Para a área do trabalho, fala-se especificamente em políticas de integração. O que se pretende?
As questões da saúde mental são, em muitas circunstâncias, uma barreira à entrada no mercado de trabalho, porque há uma descrença das pessoas nas suas capacidades e falta de confiança em si próprias, o que leva a um afastamento do trabalho. É necessário que estas pessoas disponham de mecanismos de suporte que lhes permitam entrar ou regressar de forma sustentada.
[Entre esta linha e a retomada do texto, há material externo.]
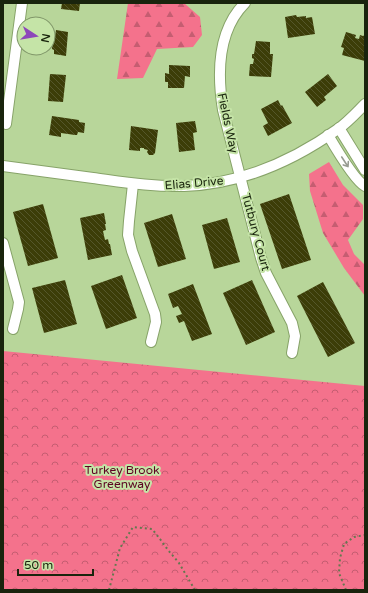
<svg xmlns="http://www.w3.org/2000/svg" width="368" height="593" viewBox="0 0 368 593" font-family="'Varela Round',sans-serif">
	<style>
		.forest { fill: url(#forest-firs) }
		.park { fill: url(#park-crowns) }
		.building { fill: url(#building-back-hatch) }
		.lines { fill: none; stroke-linecap: round; stroke-linejoin: round }
		.minor-casing { stroke: #87a369; stroke-width: 12 }
		.path { stroke: #64784f; stroke-width: 2; stroke-dasharray: 2 3; stroke-linecap: butt }
		.minor { stroke: #fff; stroke-width: 10 }
		.oneway { stroke: #989c92 }
		.labels { text-anchor: middle; dominant-baseline: central; stroke-width: 4; stroke-linejoin: round; paint-order: stroke }
		.street-label { font-size: 12px; fill: #19240d; stroke: #c5e4a7 }
		.park-label { font-size: 12px; fill: #5c0322; stroke: #c5e4a7 }
	</style>
	<defs>
		<pattern id="forest-firs" width="22" height="20" patternUnits="userSpaceOnUse"><rect width="22" height="20" fill="#f4728c"/><path d="M5 1l3.5 6h-7zM16 11l3.5 6h-7z" fill="#c55d71"/></pattern>
		<pattern id="park-crowns" width="20" height="18" patternUnits="userSpaceOnUse"><rect width="20" height="18" fill="#f4728c"/><path d="M2 6a3 3 0 1 1 6 0M12 15a3 3 0 1 1 6 0" fill="none" stroke="#c55d71"/></pattern>
		<pattern id="building-back-hatch" width="6" height="6" patternUnits="userSpaceOnUse"><rect width="6" height="6" fill="#3c3d08"/><path d="M-1 5l2 2M0 0l6 6M5-1l2 2" fill="none" stroke="#55572b"/></pattern>
	</defs>
	<rect width="100%" height="100%" fill="#b8d69a"/>
	<g class="forest">
		<polygon points="128,3 184,3 200,17 202,35 193,47 157,49 143,78 117,79"/>
		<polygon points="329,162 343,185 363,205 363,219 348,240 354,254 365,265 365,296 344,268 323,233 310,191 309,174"/>
	</g>
	<polygon class="park" points="3,351 365,386 365,590 3,590"/>
	<g class="building">
		<polygon points="62,3 80,3 79,11 61,9"/>
		<polygon points="296,15 297,17 306,16 306,18 312,17 315,34 288,38 285,17"/>
		<polygon points="56,30 68,32 66,56 54,54 54,50 52,49 53,36 55,36"/>
		<polygon points="346,32 356,35 355,38 359,39 360,35 363,36 365,35 365,61 342,55 344,48 341,47"/>
		<polygon points="256,41 270,42 270,54 273,54 271,77 249,76 250,64 253,64 254,59 252,58 252,54 254,54"/>
		<polygon points="169,65 190,66 190,77 185,76 184,88 168,88 168,82 165,82 165,73 169,74"/>
		<polygon points="50,74 66,75 63,102 48,101"/>
		<polygon points="328,74 337,86 324,97 326,100 317,107 305,92"/>
		<polygon points="278,100 281,106 282,105 292,123 268,136 263,126 268,123 261,109"/>
		<polygon points="52,116 79,120 79,122 85,123 84,133 78,132 77,135 75,135 61,133 61,137 49,135"/>
		<polygon points="195,121 197,132 193,133 195,150 179,152 176,123"/>
		<polygon points="131,126 158,130 155,153 153,155 149,155 147,152 148,150 144,149 144,148 140,148 140,151 129,150"/>
		<polygon points="289,194 311,260 282,269 260,204"/>
		<polygon points="43,204 58,258 28,266 13,212"/>
		<polygon points="104,213 106,224 105,224 106,230 103,231 105,240 108,239 109,244 110,244 112,255 88,260 80,218"/>
		<polygon points="172,214 186,259 158,267 144,223"/>
		<polygon points="227,218 240,262 214,269 202,225"/>
		<polygon points="122,275 137,318 106,329 91,286"/>
		<polygon points="65,280 77,324 44,333 32,288"/>
		<polygon points="252,280 275,332 246,345 223,293"/>
		<polygon points="323,282 355,343 328,357 297,296"/>
		<polygon points="193,284 212,334 192,341 184,321 179,323 176,316 182,314 178,306 173,308 168,294"/>
	</g>
	<g class="lines">
		<defs>
			<g id="minor">
				<path d="M245 3C217 31 217 73 223 110L261 258 266 273 292 323 295 336 292 353"/>
				<polyline points="6,124 22,3"/>
				<polyline points="339,128 365,170"/>
				<path d="M328 135C335 147 355 181 365 186"/>
				<path d="M3 166C33 170 63 174 93 178 123 182 153 187 184 186 240 184 293 161 338 129 348 122 356 113 365 104"/>
				<polyline points="133,184 129,221 128,235 132,251 155,314 156,322 151,342"/>
				<polyline points="3,243 19,302 18,309 13,329"/>
			</g>
		</defs>
		<use href="#minor" class="minor-casing"/>
		<g class="path">
			<polyline points="109,590 120,548 133,527 152,529 160,539 168,550 179,563 195,590"/>
			<polyline points="346,590 339,573 340,558 344,544 354,537 365,535"/>
		</g>
		<use href="#minor" class="minor"/>
	</g>
	<defs><path id="oneway-shaft" d="M-6 0H5M1.5-3L5.5 0L1.5 3" fill="none" stroke-width="1.6" stroke-linecap="round" stroke-linejoin="round"/></defs>
	<use class="oneway" href="#oneway-shaft" transform="translate(345 162) rotate(57)"/>
	<g class="labels">
		<g class="street-label">
			<text transform="translate(228 123) rotate(78)">Fields Way</text>
			<text transform="translate(194 183) rotate(-5)">Elias Drive</text>
			<text transform="translate(256 232) rotate(75)">Tutbury Court</text>
		</g>
		<g class="park-label">
			<text x="122" y="470">Turkey Brook<tspan x="122" dy="14">Greenway</tspan></text>
		</g>
	</g>
	<rect width="368" height="593" fill="none" stroke="#19240d" stroke-width="8"/>
	<g transform="translate(36 36) rotate(102)"><circle r="19" fill="#c5e4a7" stroke="#809769"/>
	<path d="M0-3L7 15L0 10L-7 15Z" fill="#8d47ba"/>
	<text y="-6" font-size="11" font-weight="bold" text-anchor="middle" fill="#19240d">N</text>
	</g>
	<path d="M18 569v6h75v-6" fill="none" stroke="#19240d" stroke-width="2"/>
	<text x="24" y="569" font-size="12" fill="#19240d" stroke="#c5e4a7" stroke-width="3" paint-order="stroke">50 m</text>
</svg>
Episódios mais críticos de saúde mental podem afetar a relação com aquele posto de trabalho em concreto, daí a necessidade de implementar estes mecanismos.

No caso da depressão, por exemplo, o que as orientações internacionais dizem é que as baixas devem ter a menor duração possível, porque a presença no local de trabalho pode ajudar à recuperação e o afastamento, por outro lado, pode agravar ainda mais a situação.

Também pode acontecer o contrário...
Sim, é verdade. Mas é também por isso que defendemos que o combate à pobreza tem de ser entendido como um desígnio nacional, um desígnio de toda a sociedade portuguesa, e isso inclui também as empresas. Só é possível que tenhamos sucesso se todos entendermos a importância da mobilização coletiva. Não se pode esperar que seja só o Estado a fazê-lo. Se acharmos que isto é uma responsabilidade exclusiva do Estado, dificilmente seremos bem-sucedidos.

O que cabe às empresas fazer?
O mais importante é estarem atentas, por exemplo, às condições em que é exercida a medicina do trabalho. Essas consultas podem servir para detetar precocemente problemas de saúde mental. Há vários mecanismos internos que podem ser criados e muitas empresas já têm, hoje em dia, formas de ajudar os seus trabalhadores e apoiá-los quando surgem questões específicas nesta área. São cada vez mais as empresas que estão preocupadas com a saúde mental dos seus trabalhadores, além da saúde física, e é preciso mobilizar as restantes. Este combate à pobreza ou é de todos ou dificilmente será bem-sucedido.